Efficient parallel join in the hypercube multicomputer system /

Bibliographic Details
Main Author: Kim, Taeyoung
Other Authors: Friesen, Donald K. (degree committee member.), Lively, William M. (degree committee member.), Wortman, M. A. (degree committee member.)
Format: Thesis Book
Language:English
Published: 1994.
Subjects:
Online Access:Link to OAKTrust copy
Description
Abstract:Join is the most expensive operation in the relational database management system, and hence the parallelization of the join operation is of great importance in case of joining very large relations. In this work, we develop an efficient sort-merge join algorithm in a shared-nothing, hypercube multicomputer system by addressing two important issues in parallel join: even distribution of tuples and processing. Previous works on parallel sort-merge join do not distribute tuples evenly among processors due to the static partitioning scheme by using the DYOP (DYnamic and Order Preserving) file; worse, a large number of tuples has to be moved around due to the centralized communication scheme. Hence, due to load imbalance and message congestion at specific nodes, the performance of parallel join may degrade seriously, as the degree of skew increases and the sizes of the relations grow. In our approach, we adopt a file structure called the grid file which enables us to dynamically partition a relation into a number of fragments, each of which has approximately the same number of tuples.
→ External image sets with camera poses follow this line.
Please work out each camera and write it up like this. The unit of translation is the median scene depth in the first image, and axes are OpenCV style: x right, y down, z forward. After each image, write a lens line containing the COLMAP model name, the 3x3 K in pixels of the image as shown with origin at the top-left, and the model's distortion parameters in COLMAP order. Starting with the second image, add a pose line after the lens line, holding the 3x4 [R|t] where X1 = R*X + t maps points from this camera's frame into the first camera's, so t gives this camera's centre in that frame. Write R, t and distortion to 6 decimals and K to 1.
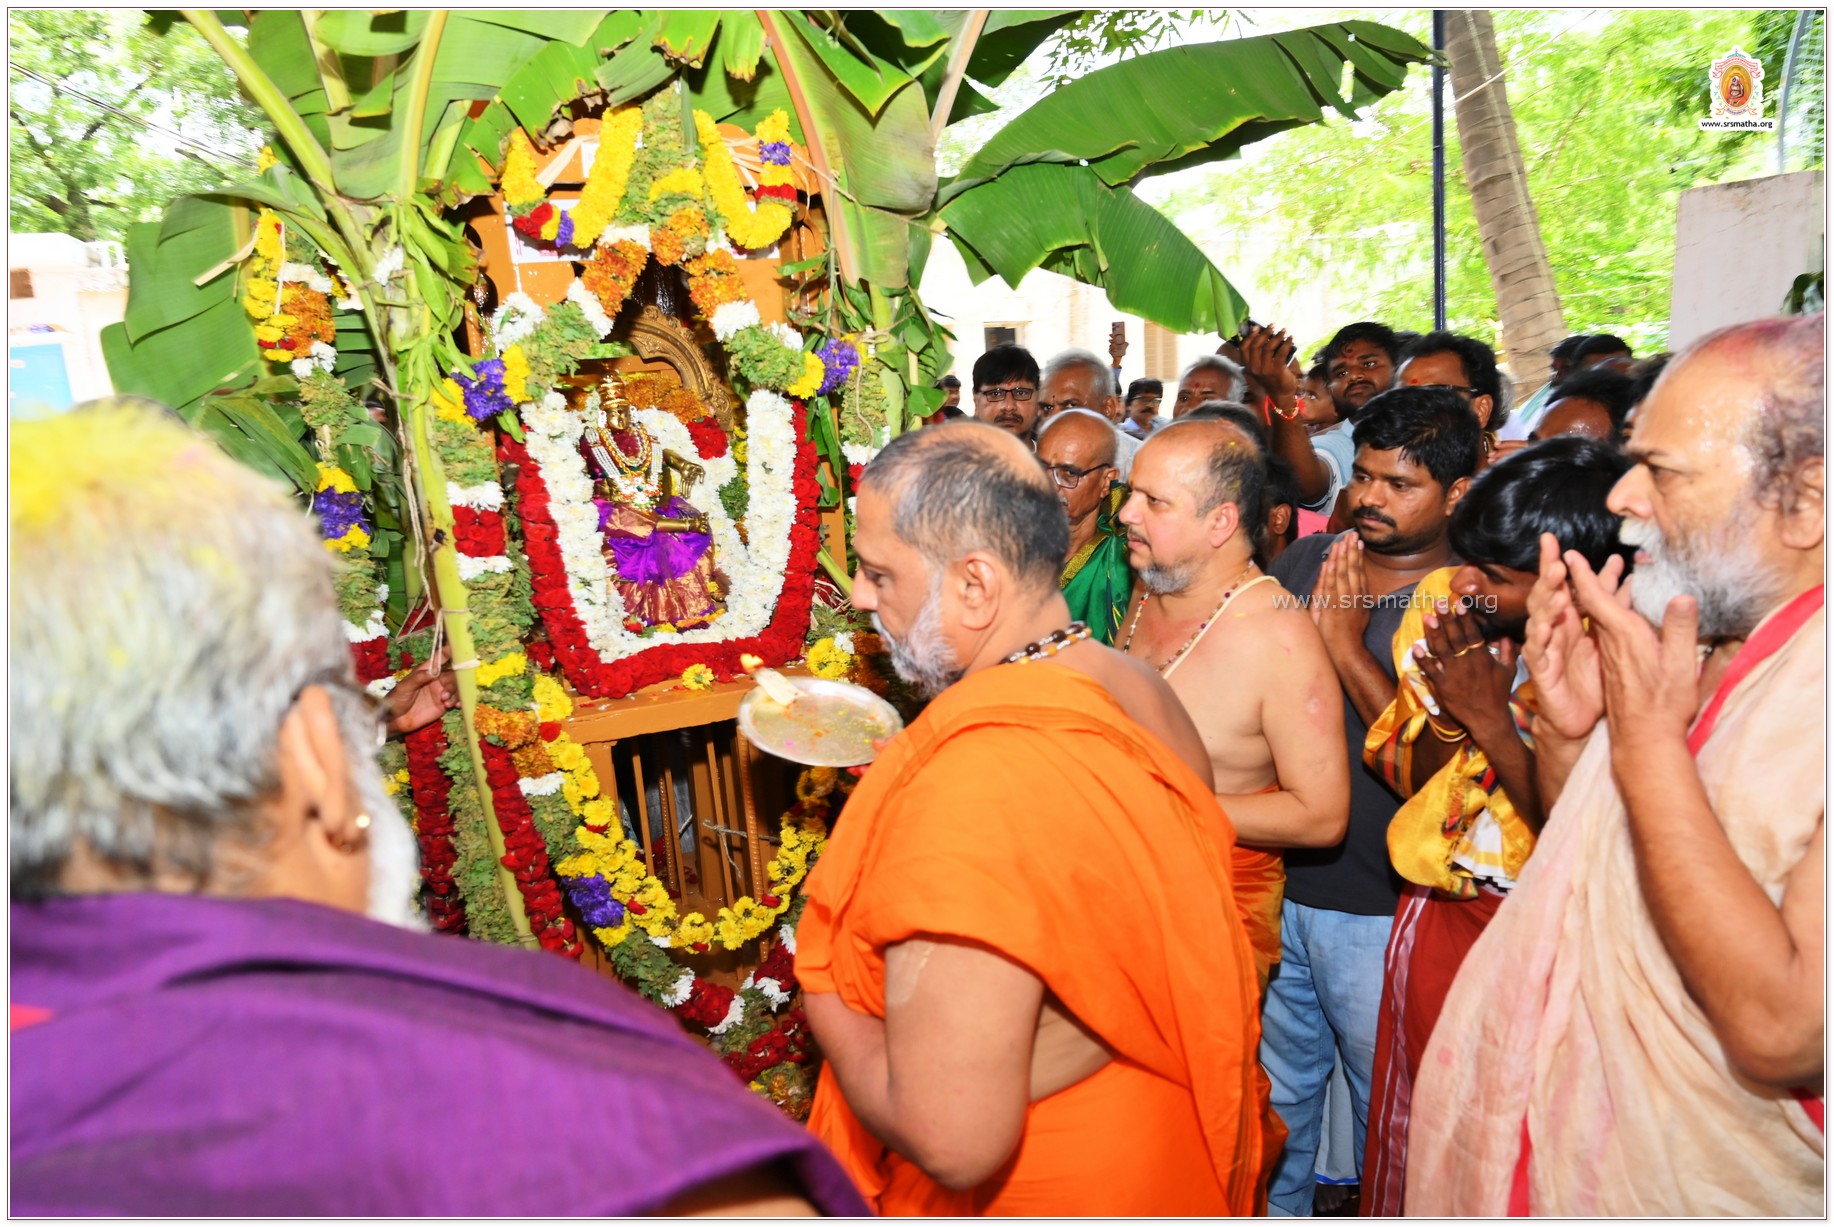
lens RADIAL K [[1199.1, 0, 920.8], [0, 1199.1, 614.3], [0, 0, 1]] dist [0.000612, -0.000413]
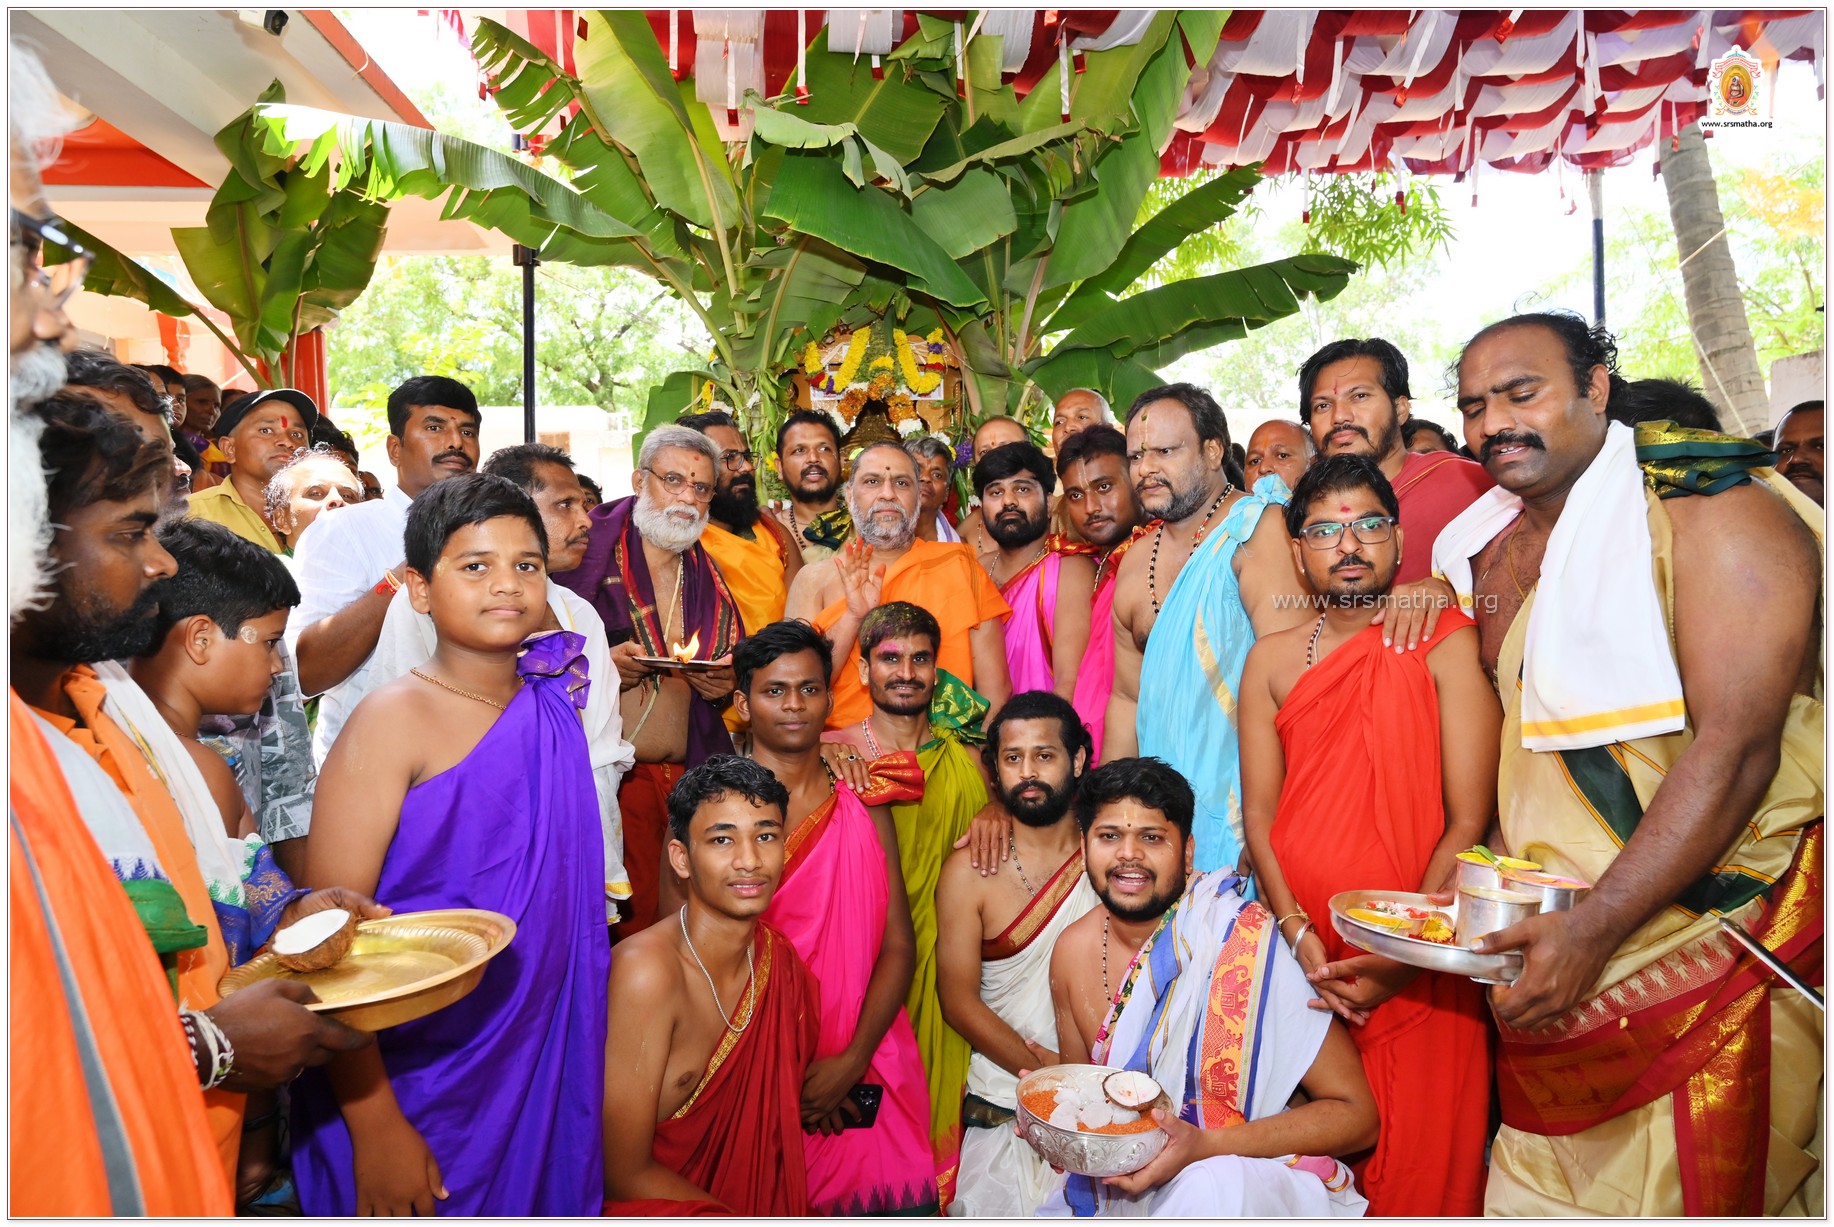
lens RADIAL K [[1199.1, 0, 919.2], [0, 1199.1, 607.8], [0, 0, 1]] dist [0.000612, -0.000413]
pose [[0.945502, 0.053929, -0.321119, 0.531314], [-0.099792, 0.986726, -0.128114, 0.313946], [0.309948, 0.153177, 0.938333, -0.851390]]
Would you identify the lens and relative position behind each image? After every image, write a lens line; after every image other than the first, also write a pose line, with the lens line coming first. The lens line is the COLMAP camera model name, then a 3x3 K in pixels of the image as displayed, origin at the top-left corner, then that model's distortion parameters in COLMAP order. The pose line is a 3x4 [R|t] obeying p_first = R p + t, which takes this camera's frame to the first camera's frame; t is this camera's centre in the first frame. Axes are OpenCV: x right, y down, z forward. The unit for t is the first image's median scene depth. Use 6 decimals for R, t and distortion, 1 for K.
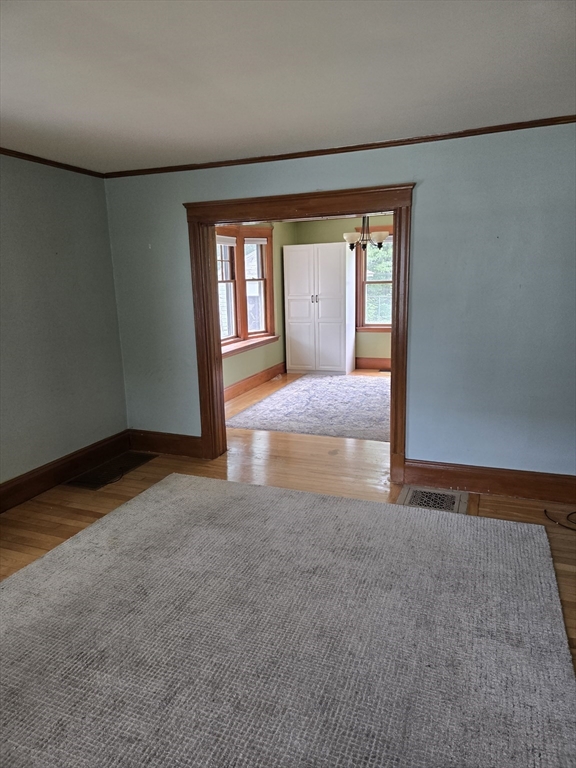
lens RADIAL K [[514.7, 0, 281.1], [0, 514.7, 383.5], [0, 0, 1]] dist [0.054506, -0.048964]
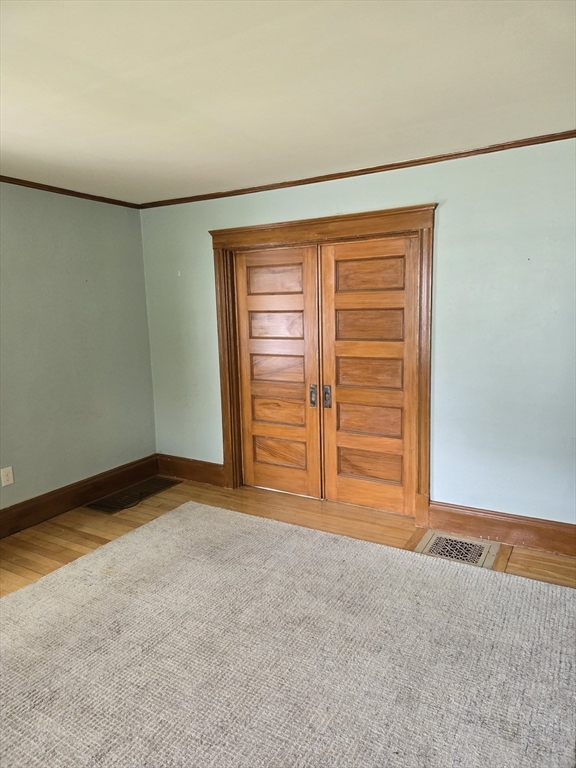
lens RADIAL K [[514.7, 0, 282.0], [0, 514.7, 380.1], [0, 0, 1]] dist [0.054506, -0.048964]
pose [[0.988569, 0.021116, -0.149283, 0.137419], [-0.029285, 0.998179, -0.052738, -0.012211], [0.147897, 0.056507, 0.987387, 0.059122]]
In addition, communication between processors is done in a distributed manner fully exploiting the recursive structure of the hypercube interconnection network. Performance analysis shows that our algorithm is immune to data skew and attains lower join cost.
Item Description:Vita.
"Major subject: Computer Science."
Physical Description:xi, 105 leaves : illustrations ; 28 cm
Bibliography:Includes bibliographical references.